Iran launches nuclear plant days before UN deadline

ARAK (Reuters) — Iran’s president launched a new phase in the Arak heavy-water reactor project on Saturday, saying Tehran would not give up its right to nuclear technology despite Western fears it aims to make atomic bombs.

President Mahmoud Ahmadinejad was speaking just days before an August 31 deadline set by the UN Security Council for Iran to halt uranium enrichment — the West’s biggest worry in Iran’s atomic programme — or face possible sanctions.

“No one can deprive a nation of its rights based on its capabilities,” Ahmadinejad said in his speech to inaugurate the heavy-water project.

The Arak project, once complete, will produce plutonium as a by-product that could be used to make atomic warheads. But the reactor that will produce this is still being built.

Western nations accuse Iran of seeking to master technology to produce nuclear weapons. Iran, the world’s fourth largest oil exporter, insists it only wants to produce electricity.

“Iran is not a threat to anybody, not even to the Zionist regime,” Ahmadinejad said, using Iran’s term for its arch-enemy Israel, which the Islamic republic does not recognise.

Although Iran faces possible sanctions if it does not heed the UN deadline, divisions among world powers over how to handle the Islamic republic could delay any action.

The Los Angeles Times reported Washington had indicated it was ready to form an independent coalition to freeze Iranian assets and restrict trade if necessary. Analysts say sanctions imposed by just a few states would have limited impact.

A White House spokeswoman said on Saturday the United States, Russia, China, Britain, France and Germany were consulting about Iran’s response to the package of incentives the six offered Tehran to halt uranium enrichment.

“We all share the goal of preventing Iran from acquiring a nuclear weapons capability,” spokeswoman Dana Perino said.

Iran is likely to raise further fears in Western capitals by pressing ahead with the heavy-water project near Arak, 190km southwest of the capital Tehran.

“An Iranian official said the project is not a proliferation risk because heavy- water has no military use.

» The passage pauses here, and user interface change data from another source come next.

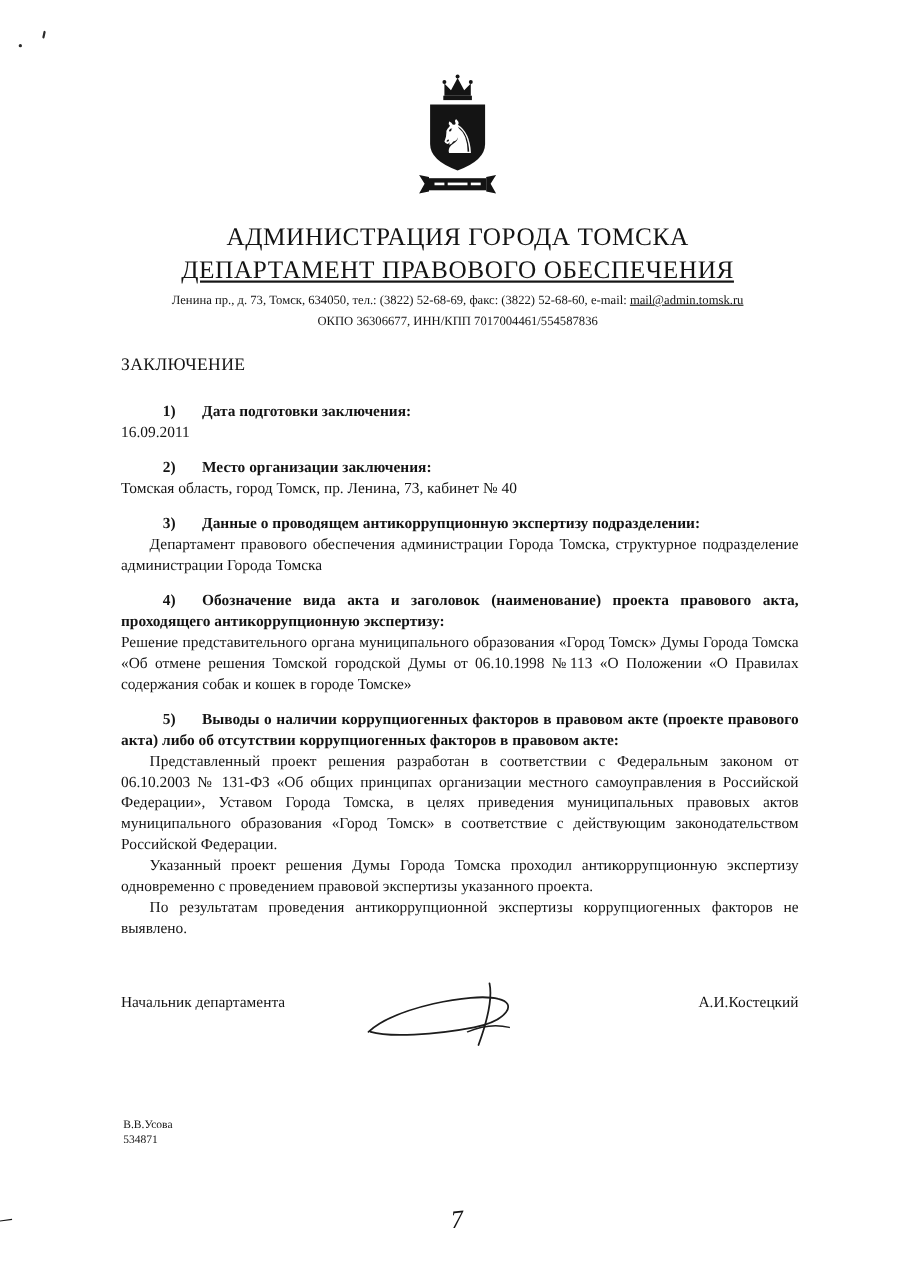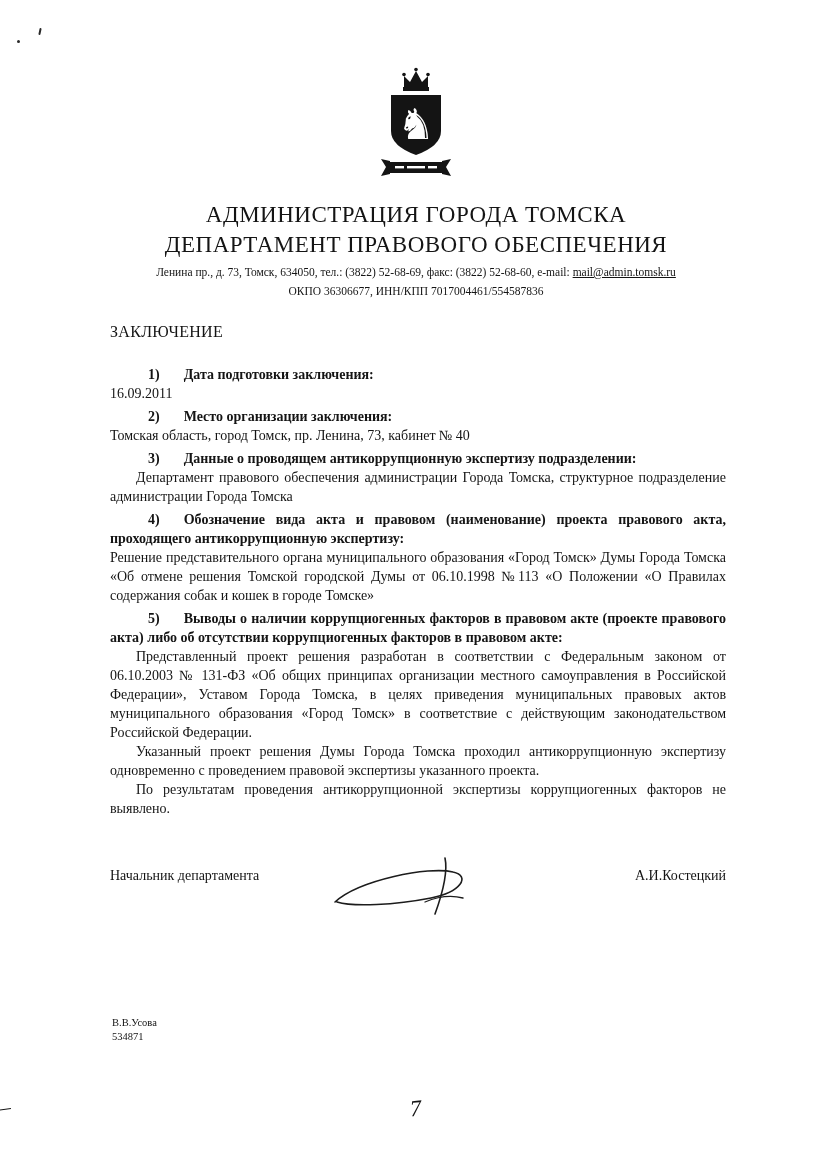--- a/index.html
+++ b/index.html
@@ -14,38 +14,38 @@
     color: #141414;
     overflow: hidden;
   }
   .scan-mark { position: absolute; background: #2a2a2a; border-radius: 50%; }
   .mark-dot  { left: 17px; top: 40px; width: 3px; height: 3px; }
   .mark-tick { left: 39px; top: 28px; width: 2px; height: 7px; border-radius: 2px; transform: rotate(12deg); }
 
   .header { text-align: center; padding-top: 62px; }
   .emblem { display: inline-block; line-height: 0; }
   .org-name  { font-size: 23px; letter-spacing: 0.5px; margin-top: 10px; white-space: nowrap; }
-  .dept-name { font-size: 23px; letter-spacing: 0.5px; margin-top: 4px; white-space: nowrap; }
+  .dept-name { font-size: 23px; letter-spacing: 0.5px; margin-top: 4px; white-space: nowrap; text-decoration: underline; }
   .contact-line { font-size: 11.5px; margin-top: 8px; }
   .contact-line .email { text-decoration: underline; }
   .codes-line { font-size: 11.5px; margin-top: 7px; }
 
   .content {
     position: absolute;
     left: 110px;
     right: 106px;
     top: 308px;
     font-size: 14px;
     line-height: 19px;
   }
   .doc-title { font-size: 16px; margin: 14px 0 4px 0; letter-spacing: 0.3px; }
   .doc-subject { text-align: center; margin: 4px 18px 0 18px; }
 
   .items { margin-top: 24px; }
-  .item { margin-top: 4px; }
+  .item { margin-top: 13px; }
   .item-head { margin: 0; text-indent: 38px; text-align: justify; }
   .item-head .num { font-weight: bold; }
   .item-head .gap { display: inline-block; width: 24px; }
   .item-head .lbl { font-weight: bold; }
   .body-p { margin: 0; text-align: justify; }
   .body-p.ind { text-indent: 26px; }
 
   .signature-row {
     display: flex;
     align-items: flex-start;
@@ -140,21 +140,21 @@
         <p class="item-head"><span class="num">2)</span><span class="gap"></span><span class="lbl">Место организации заключения:</span></p>
         <p class="body-p">Томская область, город Томск, пр. Ленина, 73, кабинет № 40</p>
       </div>
 
       <div class="item">
         <p class="item-head"><span class="num">3)</span><span class="gap"></span><span class="lbl">Данные о проводящем антикоррупционную экспертизу подразделении:</span></p>
         <p class="body-p ind">Департамент правового обеспечения администрации Города Томска, структурное подразделение администрации Города Томска</p>
       </div>
 
       <div class="item">
-        <p class="item-head"><span class="num">4)</span><span class="gap"></span><span class="lbl">Обозначение вида акта и правовом (наименование) проекта правового акта, проходящего антикоррупционную экспертизу:</span></p>
+        <p class="item-head"><span class="num">4)</span><span class="gap"></span><span class="lbl">Обозначение вида акта и заголовок (наименование) проекта правового акта, проходящего антикоррупционную экспертизу:</span></p>
         <p class="body-p">Решение представительного органа муниципального образования «Город Томск» Думы Города Томска «Об отмене решения Томской городской Думы от 06.10.1998 №113 «О Положении «О Правилах содержания собак и кошек в городе Томске»</p>
       </div>
 
       <div class="item">
         <p class="item-head"><span class="num">5)</span><span class="gap"></span><span class="lbl">Выводы о наличии коррупциогенных факторов в правовом акте (проекте правового акта) либо об отсутствии коррупциогенных факторов в правовом акте:</span></p>
         <p class="body-p ind">Представленный проект решения разработан в соответствии с Федеральным законом от 06.10.2003 № 131-ФЗ «Об общих принципах организации местного самоуправления в Российской Федерации», Уставом Города Томска, в целях приведения муниципальных правовых актов муниципального образования «Город Томск» в соответствие с действующим законодательством Российской Федерации.</p>
         <p class="body-p ind">Указанный проект решения Думы Города Томска проходил антикоррупционную экспертизу одновременно с проведением правовой экспертизы указанного проекта.</p>
         <p class="body-p ind">По результатам проведения антикоррупционной экспертизы коррупциогенных факторов не выявлено.</p>
       </div>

Diplomats say it is not a constructive step.

“It’s not a proliferation risk in itself, but the associated operations — still to be constructed — would be.

“And the timing seems particularly poor,” said a Vienna-based diplomat familiar with operations of the UN nuclear watchdog in Iran.

Nuclear inspectors

 

The UN Security Council resolution setting the Aug. 31 deadline to halt enrichment also cited a call by the UN watchdog, the International Atomic Energy Agency (IAEA), for Iran to reconsider building its heavy-water reactor project.

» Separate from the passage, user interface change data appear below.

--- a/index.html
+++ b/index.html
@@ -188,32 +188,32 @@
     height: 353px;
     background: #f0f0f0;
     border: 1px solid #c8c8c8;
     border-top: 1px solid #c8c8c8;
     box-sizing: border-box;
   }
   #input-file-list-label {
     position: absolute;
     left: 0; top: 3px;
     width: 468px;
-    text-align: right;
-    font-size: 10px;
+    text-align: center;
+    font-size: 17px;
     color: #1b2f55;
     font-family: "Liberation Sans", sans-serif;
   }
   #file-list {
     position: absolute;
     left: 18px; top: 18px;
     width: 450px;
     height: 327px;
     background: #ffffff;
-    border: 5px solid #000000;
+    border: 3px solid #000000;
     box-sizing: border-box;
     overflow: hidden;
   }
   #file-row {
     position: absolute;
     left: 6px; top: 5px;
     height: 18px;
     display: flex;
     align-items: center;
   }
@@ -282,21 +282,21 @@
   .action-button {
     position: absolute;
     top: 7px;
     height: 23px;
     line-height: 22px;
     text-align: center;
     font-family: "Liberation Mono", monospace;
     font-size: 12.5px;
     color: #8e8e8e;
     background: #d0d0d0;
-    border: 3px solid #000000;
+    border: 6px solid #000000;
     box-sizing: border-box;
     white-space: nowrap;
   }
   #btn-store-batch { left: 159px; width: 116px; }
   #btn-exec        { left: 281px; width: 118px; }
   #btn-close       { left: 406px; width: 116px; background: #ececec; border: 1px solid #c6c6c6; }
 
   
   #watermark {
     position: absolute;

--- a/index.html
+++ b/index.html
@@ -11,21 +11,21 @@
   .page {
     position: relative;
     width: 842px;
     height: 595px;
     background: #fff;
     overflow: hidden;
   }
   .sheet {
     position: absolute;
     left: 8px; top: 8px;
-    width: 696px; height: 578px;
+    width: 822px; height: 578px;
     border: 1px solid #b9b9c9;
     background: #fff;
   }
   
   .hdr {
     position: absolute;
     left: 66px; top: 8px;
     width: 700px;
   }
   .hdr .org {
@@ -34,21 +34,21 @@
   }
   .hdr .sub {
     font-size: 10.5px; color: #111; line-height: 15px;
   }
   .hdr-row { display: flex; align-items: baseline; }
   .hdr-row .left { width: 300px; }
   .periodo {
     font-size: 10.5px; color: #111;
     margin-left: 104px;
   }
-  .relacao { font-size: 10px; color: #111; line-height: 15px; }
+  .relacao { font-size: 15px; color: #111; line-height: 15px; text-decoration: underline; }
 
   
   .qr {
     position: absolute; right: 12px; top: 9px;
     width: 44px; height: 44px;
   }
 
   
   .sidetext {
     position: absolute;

The Arak complex was protected by dozens of anti-aircraft guns and surrounded by a four-metre high barbed wire fence.

Photographers and TV journalists were asked not to take any images except in areas where they were specifically permitted.

The head of Iran’s Atomic Energy Organisation, Gholamreza Aghazadeh, told the students’ ISNA news agency that IAEA inspectors would visit Arak next week.

Inspectors routinely visit Iranian facilities but diplomats say a group was recently denied access to an Iranian underground site. Iran denies hindering routine access but earlier this year stopped allowing snap checks of its facilities by inspectors.

The West’s main concern is Iran’s programme for enriching uranium, a process that can be used to make fuel for nuclear power stations or material for bombs.

But Iran has so far refused to stop the work and shrugged off the threat of sanctions, saying it would push already soaring oil prices higher still, hurting industrial nations.

Iran’s deputy parliament speaker, Mohammad Reza Bahonar, warned the West in comments published by Iran’s Sharq newspaper on Saturday that putting pressure on the country could prompt public calls for Iran to pursue a weapons programme.

“Be afraid of the day that the Iranian nation comes into the streets and stages demonstrations to ask the government to produce nuclear weapons to combat the threats,” he said.

Iran, responding to the incentives offered by the six world powers, has only hinted it might be ready to consider halting uranium enrichment as a result of talks, not as a precondition.

The reply seemed designed to divide opinion among the six powers.

The United States has warned of swift action on sanctions.

Britain, Germany and France have been less conclusive in public. But Russia and China, both trade partners of Iran, have been unwilling and could veto sanctions in the Security Council.